おじいさんはオーストラリア出身で、自分なりにこの島の観光開発に取り組んでいるらしい。カフェ周辺にはおっさんオリジナルのウォーキングコースが整備されていた。

南の島で若妻と美人な娘とともに、カフェをやりながらのんびりと暮らす……これ以上に羨ましい老後の生活があるのだろうか。

将来はこのおじいさんみたいな生き方したいな、と思いながら私はカフェを出た。

夕方になって宿に帰ると、オーナーの男が帰還していた。
集落の住民と違い、常に笑顔で人柄の良い男だ。
「やあジャップ、この島にはどんくらいいるんだい?」
「あと2日くらいかな」
「そうか、ちょい待ってな」

オーナーはクート島の地図を用意し、オススメスポットに丸印をつけ出した。

「このビーチは穴場だ、飯を食うならここがいい……」

オーナーは、なんの得があってこんなことをしてくれてるのだろうか。
すぐ国に帰るし、この先二度と来訪れないかもしれない観光客のためにこんなに親切にしてくれるなんて。

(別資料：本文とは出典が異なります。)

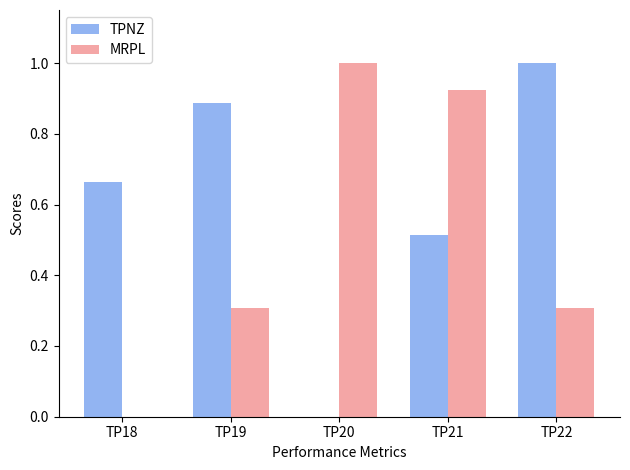

Is it true that MRPL equals 0.1 at TP19?

False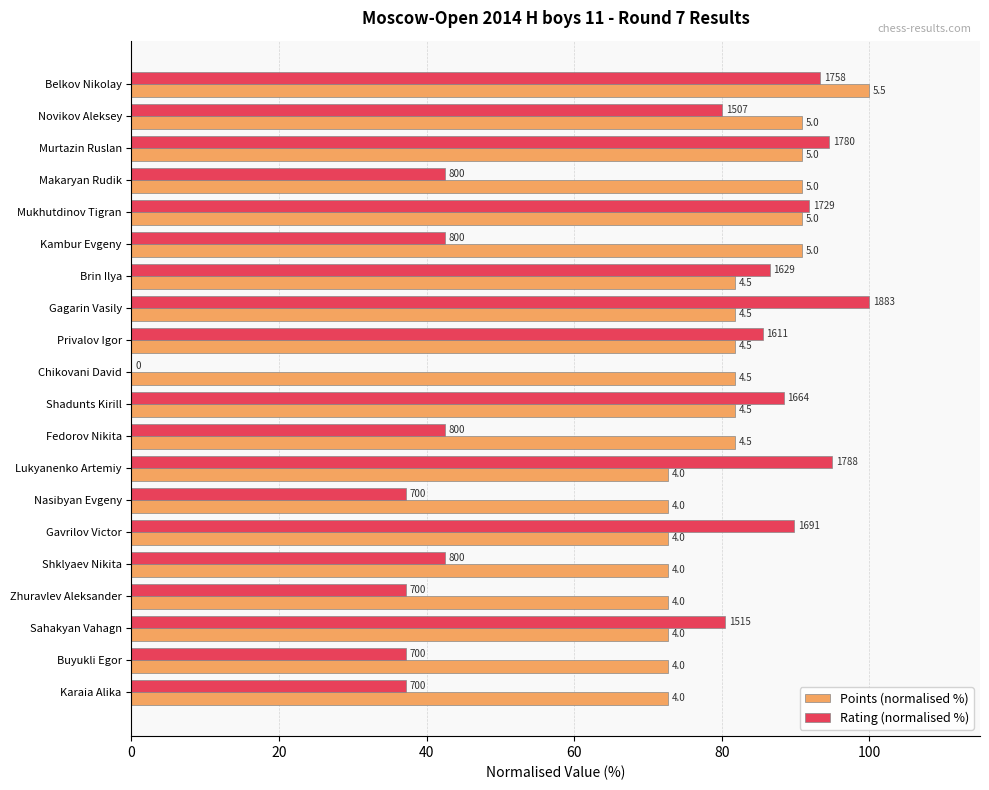

What are all the series names shown in the legend?

Points (normalised %), Rating (normalised %)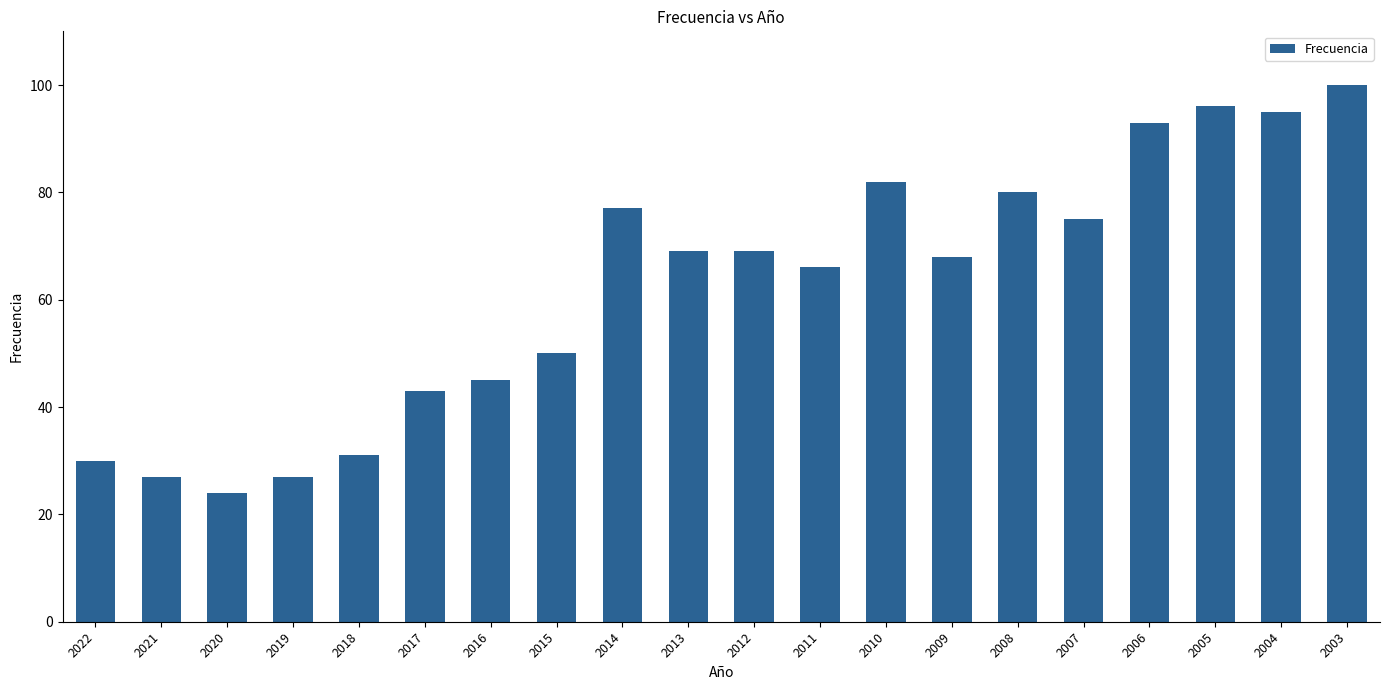

The chart shows a value of 77 at 2014. True or false?

True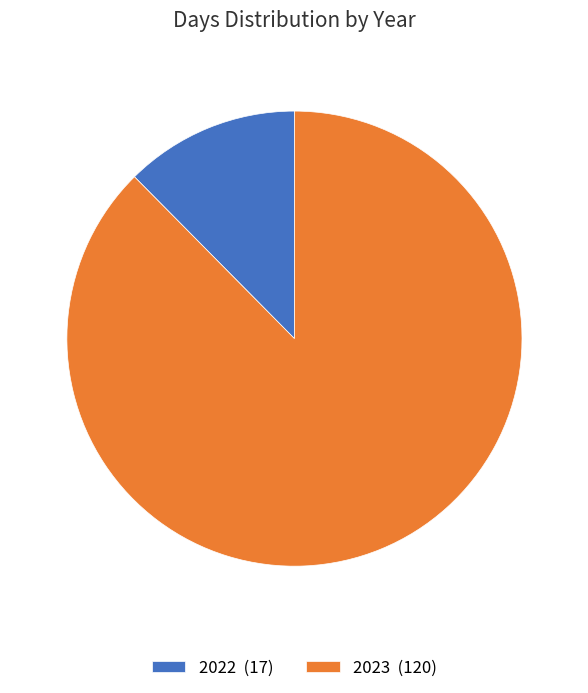

What is the majority slice?

2023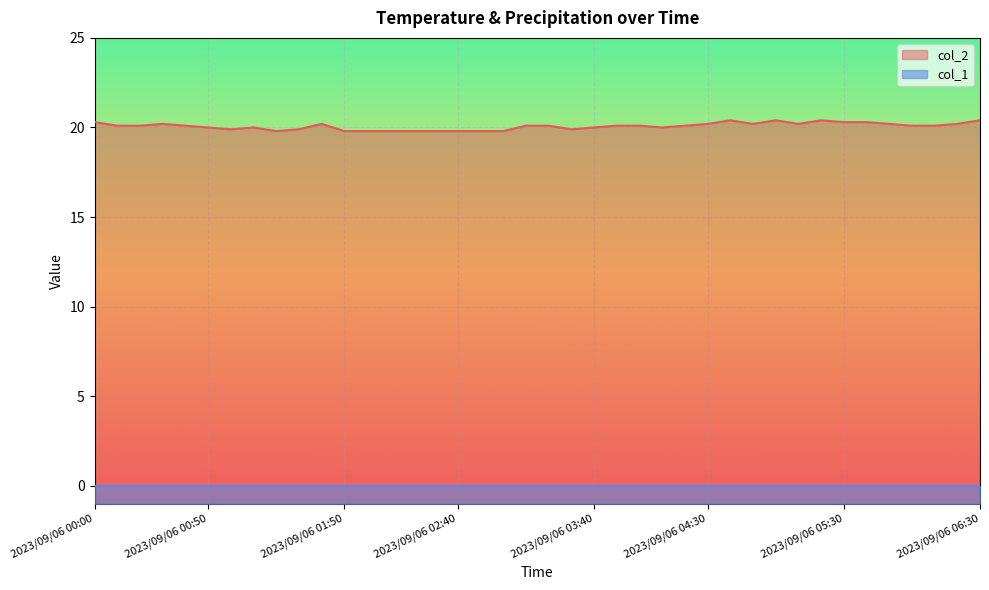

What is the approximate value at 2023/09/06 04:40?

20.4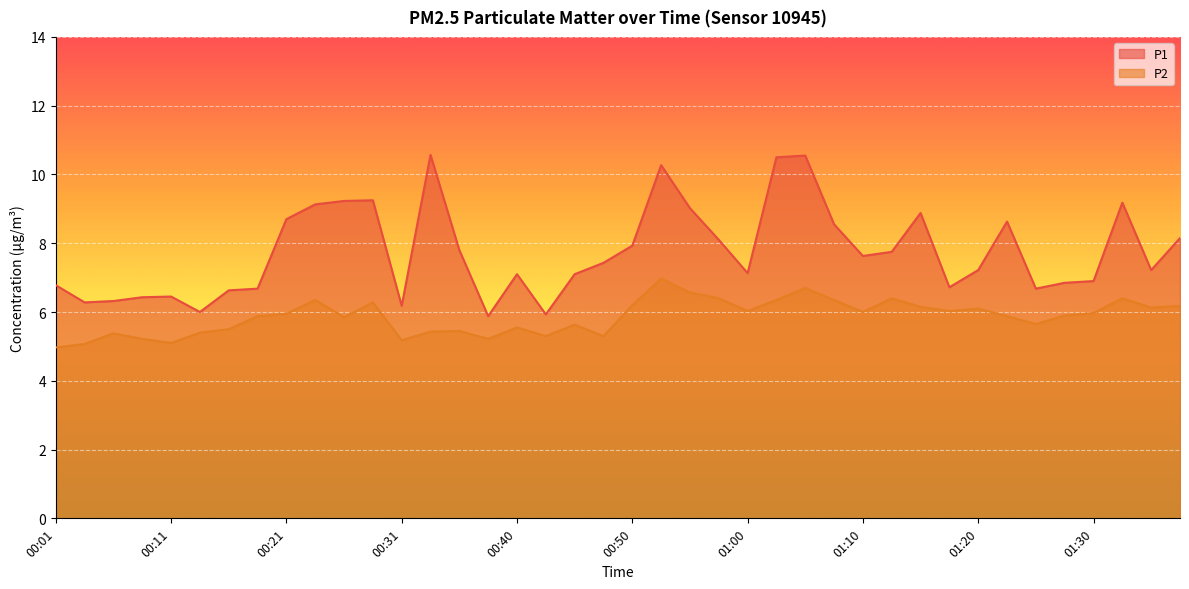

Reading right to left, transcribe all the data shown in this chart.

P1: 8.2	7.2	9.2	6.9	6.8	6.7	8.6	7.2	6.7	8.9	7.8	7.6	8.6	10.6	10.5	7.1	8.1	9.0	10.3	7.9	7.4	7.1	5.9	7.1	5.9	7.8	10.6	6.2	9.2	9.2	9.1	8.7	6.7	6.6	6.0	6.5	6.4	6.3	6.3	6.8
P2: 6.2	6.1	6.4	6.0	5.9	5.7	5.9	6.1	6.0	6.2	6.4	6.0	6.3	6.7	6.3	6.0	6.4	6.6	7.0	6.2	5.3	5.6	5.3	5.5	5.2	5.5	5.4	5.2	6.3	5.8	6.3	6.0	5.9	5.5	5.4	5.1	5.2	5.4	5.1	5.0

ピザ屋の野獣先輩といい、カフェをやってるおじいさんといい、この宿のオーナーといい、ホスピタリティ溢れ過ぎている人が多い。
中級以上のホテルやちゃんとしたレストランでは味わえないホスピタリティ。
豊かなこの時代にあえてバックパッカーをやる人がいるのも納得だ。私はこの先、どんなに裕福になったとしても、バックパッカー旅行をするだろう。
オーナーとの会話の中、そう確信した。


夜になるとやや涼しくなり、過ごしやすくなった。
トイレでうんこをして、流そうとした時、断水しているのに気づいた。何度レバーを引いても水が流れていかない。
シャワーの水も出なかった。


この宿は夜になると断水されるようだ。同時に、シャワールームにある謎の水入り巨大バケツの正体が判明。これは夜に使う生活用水だったのだ。

なんてワイルドな環境なんだ。この発展途上の環境で過ごしている感覚。愉しすぎて震える。

もっと地方を旅すればこれ以上にワイルドな経験をできるんだろうな、と思うと、バンコクをメインに旅行プランを組んだことを後悔した。もっとワケわからん田舎もプランに組むべきだった。